Several source-rock intervals exist within the External Hellenides, mainly the Triassic Burano Formation or equivalents, which was deposited in a restricted basinal, marine environment adjacent to the carbonate platforms from Middle Triassic to Liassic time (Zappaterra, 1994). During the Jurassic rifting related to the Tethys Ocean created a platform-basin configuration (Gavrovo/Apulian – Ionian) and the organic-rich Jurassic Posidonia beds (Ammonitico Rosso equivalent [Mavromatidis, 2009]) were deposited within these rift-related sub-basins. The Cretaceous was the quiescent post-rift period during which continuous subsidence of the basin created stagnant conditions in deeper waters and allowed the deposition of the organic-rich Vigla shale member (Karakitsios, 2013).
Several Play Types
The development of the Hellenides nappes created potential hydrocarbon traps in the external zones in the form of sub-thrust traps, a play which is proven to the north in the Albanian part of the Ionian zone (e.g. Finiq Krane, Delvina, Ballsh Hekal). Strata upturned adjacent to salt diapirs, developed as a result of halokinesis, commonly form traps. This trapping mechanism, frequently encountered along the passive margins of West Africa and South America, is observed in the Central Ionian region (see image above).
Stratigraphic traps are common in the Neogene clastics of the Albanian Ionian zone, where molassic deposits unconformably overlie Oligocene flysch and carbonates (Patos-Marinza and Kucova). They are equally important in the Northern and Central Ionian regions. Further west, within the Paxi zone and on the Apulian Platform, the Italian analogs come into play, with karstic reservoirs (e.g. Rospo Mare), carbonate buildups (e.g. Giove) and shelf edge deposits (e.g. Falco), all proven plays.
The Southern Ionian and South of Crete regions are vast unexplored territories where several interesting features have been imaged for the first time. Amongst them are sub- Messinian anticlines and large anticlines within the Miocene sediments. There are three main play types in this area: the fold-and-thrust belt; anticlines related to strike-slip movements together with fault blocks related to normal fault activity; and the Mediterranean Ridge backthrust play. Identified hydrocarbon indicators include mud volcanoes and bottom simulating reflectors, the latter indicating the presence of gas hydrates.
Open Licensing Round
Greece is offering significant investment opportunities and attractive areas for exploration in the offshore license round, which is expected to close in July 2015. Twenty exploration blocks have been defined, the block sizes varying from approximately 2,000 km2 in the north up to 9,000 km2 in the south.

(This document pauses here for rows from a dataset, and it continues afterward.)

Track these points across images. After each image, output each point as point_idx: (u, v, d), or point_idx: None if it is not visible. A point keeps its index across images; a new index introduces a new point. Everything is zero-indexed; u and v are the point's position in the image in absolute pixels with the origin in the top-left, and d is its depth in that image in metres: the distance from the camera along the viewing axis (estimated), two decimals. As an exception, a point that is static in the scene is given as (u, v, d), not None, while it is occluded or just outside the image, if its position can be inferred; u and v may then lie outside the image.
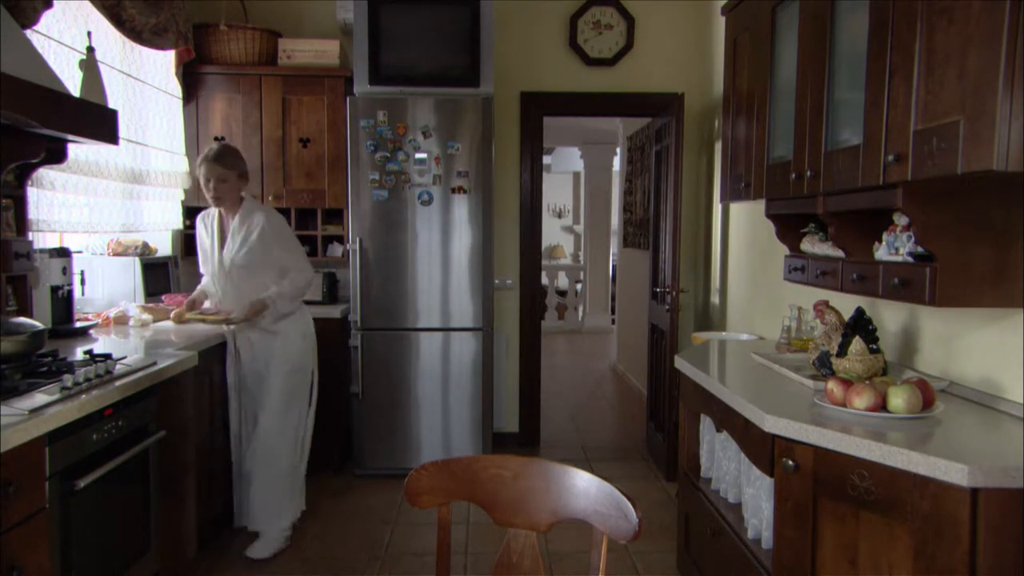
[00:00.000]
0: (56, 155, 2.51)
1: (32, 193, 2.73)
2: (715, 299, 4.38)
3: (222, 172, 3.09)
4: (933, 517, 1.57)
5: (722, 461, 2.62)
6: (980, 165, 1.50)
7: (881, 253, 2.11)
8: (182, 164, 4.15)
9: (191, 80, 4.18)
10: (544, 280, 9.36)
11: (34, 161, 2.44)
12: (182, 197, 4.21)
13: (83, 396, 2.01)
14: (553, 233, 12.31)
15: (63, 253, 2.97)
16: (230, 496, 3.35)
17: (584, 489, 1.45)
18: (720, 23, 3.43)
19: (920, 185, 1.79)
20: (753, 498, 2.28)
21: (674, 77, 4.57)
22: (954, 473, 1.52)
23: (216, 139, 4.24)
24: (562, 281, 10.76)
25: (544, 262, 9.00)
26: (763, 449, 1.99)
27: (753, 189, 2.85)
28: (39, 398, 1.91)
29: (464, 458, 1.57)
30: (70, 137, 2.41)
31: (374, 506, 3.72)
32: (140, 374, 2.32)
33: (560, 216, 12.94)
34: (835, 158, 2.16)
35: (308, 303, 4.30)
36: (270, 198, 4.30)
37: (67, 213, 3.08)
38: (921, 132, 1.71)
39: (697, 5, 4.57)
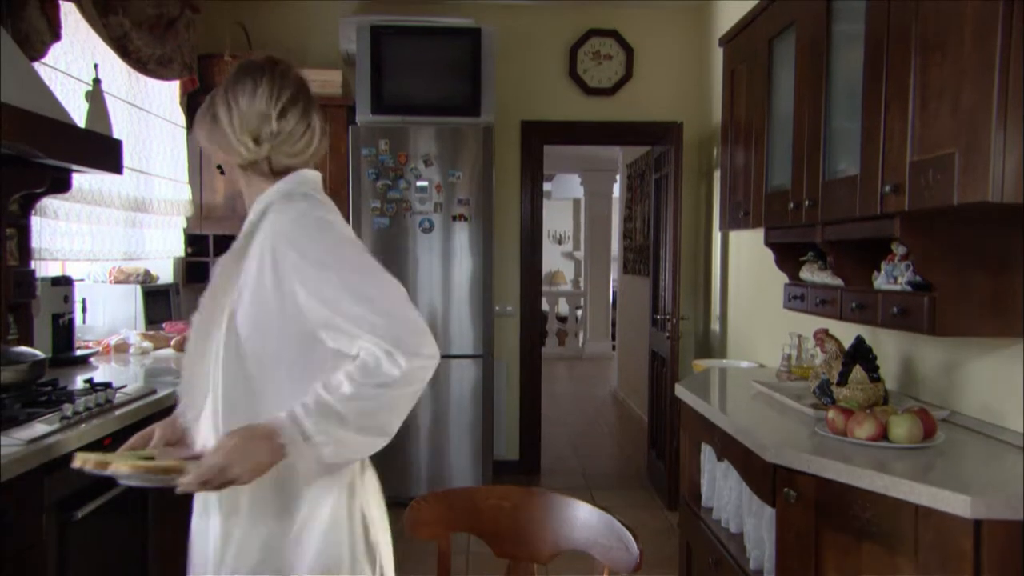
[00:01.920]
0: (60, 185, 2.53)
1: (36, 222, 2.75)
2: (715, 326, 4.38)
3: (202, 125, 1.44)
4: (936, 549, 1.56)
5: (723, 490, 2.60)
6: (976, 196, 1.51)
7: (880, 282, 2.12)
8: (185, 192, 4.18)
9: (195, 109, 4.22)
10: (544, 306, 9.36)
11: (39, 191, 2.46)
12: (184, 225, 4.23)
13: (83, 425, 2.00)
14: (553, 259, 12.34)
15: (65, 281, 2.98)
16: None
17: (585, 520, 1.45)
18: (718, 54, 3.48)
19: (917, 215, 1.81)
20: (755, 528, 2.26)
21: (673, 106, 4.62)
22: (957, 504, 1.51)
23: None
24: (562, 307, 10.76)
25: (544, 288, 9.02)
26: (764, 479, 1.98)
27: (752, 217, 2.86)
28: (39, 428, 1.90)
29: (464, 489, 1.57)
30: (75, 167, 2.43)
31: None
32: (140, 403, 2.31)
33: (560, 242, 12.98)
34: (833, 188, 2.18)
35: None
36: (272, 225, 4.32)
37: (70, 241, 3.09)
38: (917, 163, 1.73)
39: (695, 36, 4.64)
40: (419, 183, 4.06)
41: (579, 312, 10.34)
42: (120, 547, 2.28)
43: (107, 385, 2.34)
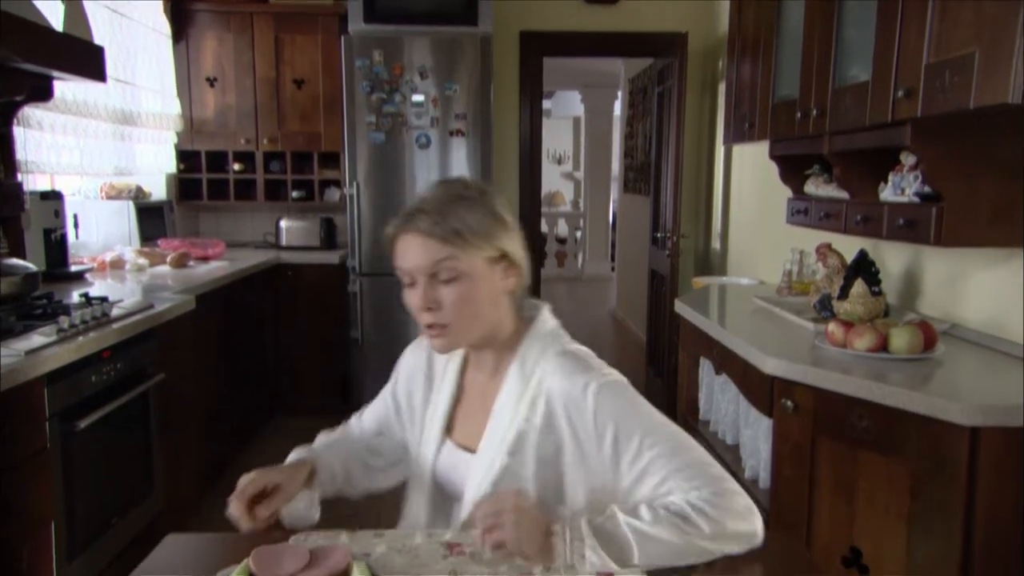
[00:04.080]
0: (41, 92, 2.44)
1: (19, 133, 2.67)
2: (716, 244, 4.34)
3: (441, 250, 1.14)
4: (932, 456, 1.57)
5: (721, 403, 2.63)
6: (995, 98, 1.45)
7: (886, 194, 2.07)
8: (174, 106, 4.06)
9: (180, 17, 4.06)
10: (544, 227, 9.30)
11: (18, 99, 2.37)
12: (175, 140, 4.13)
13: (80, 338, 2.00)
14: (553, 180, 12.17)
15: (54, 196, 2.93)
16: (230, 441, 3.38)
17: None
18: (727, -43, 3.31)
19: (929, 122, 1.75)
20: (751, 439, 2.29)
21: (677, 15, 4.44)
22: (954, 412, 1.52)
23: (208, 80, 4.14)
24: (562, 228, 10.69)
25: (544, 209, 8.91)
26: (762, 391, 1.99)
27: (757, 130, 2.79)
28: (36, 339, 1.90)
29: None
30: (54, 73, 2.33)
31: (375, 449, 3.76)
32: (137, 317, 2.30)
33: (560, 162, 12.79)
34: (843, 95, 2.11)
35: (305, 249, 4.28)
36: (264, 140, 4.22)
37: (57, 155, 3.02)
38: (933, 65, 1.65)
39: (703, -61, 4.41)
40: (415, 97, 3.93)
41: (578, 233, 10.28)
42: (125, 455, 2.32)
43: (103, 299, 2.32)
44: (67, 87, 2.92)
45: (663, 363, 4.28)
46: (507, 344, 1.21)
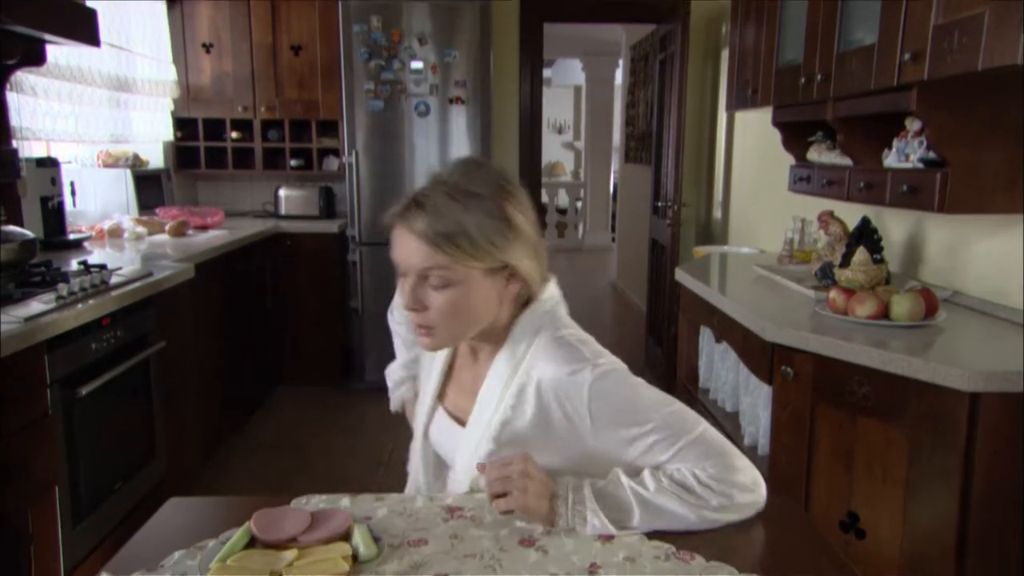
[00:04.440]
0: (34, 57, 2.40)
1: (13, 98, 2.63)
2: (717, 213, 4.32)
3: (431, 256, 1.05)
4: (931, 422, 1.58)
5: (720, 371, 2.63)
6: (1004, 59, 1.42)
7: (890, 160, 2.05)
8: (169, 72, 4.01)
9: (175, -19, 4.00)
10: (544, 198, 9.25)
11: (10, 62, 2.33)
12: (171, 107, 4.09)
13: (79, 305, 1.99)
14: (553, 150, 12.08)
15: (51, 163, 2.90)
16: (232, 408, 3.40)
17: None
18: (731, -82, 3.24)
19: (935, 86, 1.72)
20: (751, 407, 2.30)
21: (681, -20, 4.36)
22: (954, 378, 1.52)
23: (204, 46, 4.08)
24: (562, 199, 10.64)
25: (544, 179, 8.85)
26: (763, 358, 1.99)
27: (760, 96, 2.76)
28: (35, 306, 1.89)
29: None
30: (46, 36, 2.29)
31: (375, 417, 3.78)
32: (136, 284, 2.29)
33: (560, 132, 12.67)
34: (847, 60, 2.08)
35: (304, 218, 4.26)
36: (262, 108, 4.18)
37: (52, 122, 2.98)
38: (941, 27, 1.63)
39: (707, -99, 4.32)
40: (414, 64, 3.88)
41: (579, 204, 10.24)
42: (127, 422, 2.33)
43: (102, 267, 2.31)
44: (61, 52, 2.88)
45: (663, 333, 4.29)
46: (495, 333, 1.14)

The initial exploration stage (divided into three phases), linked to a specific work program, is eight years, extendable under specific terms, whereas the exploitation period based on a development and production plan is 25 years, which can be extended. The lease agreement is based on a royalty and tax arrangement. Fiscal terms are attractive, with income tax of 20% and regional tax of only 5%. Block awards are expected to be announced in the third quarter of 2015.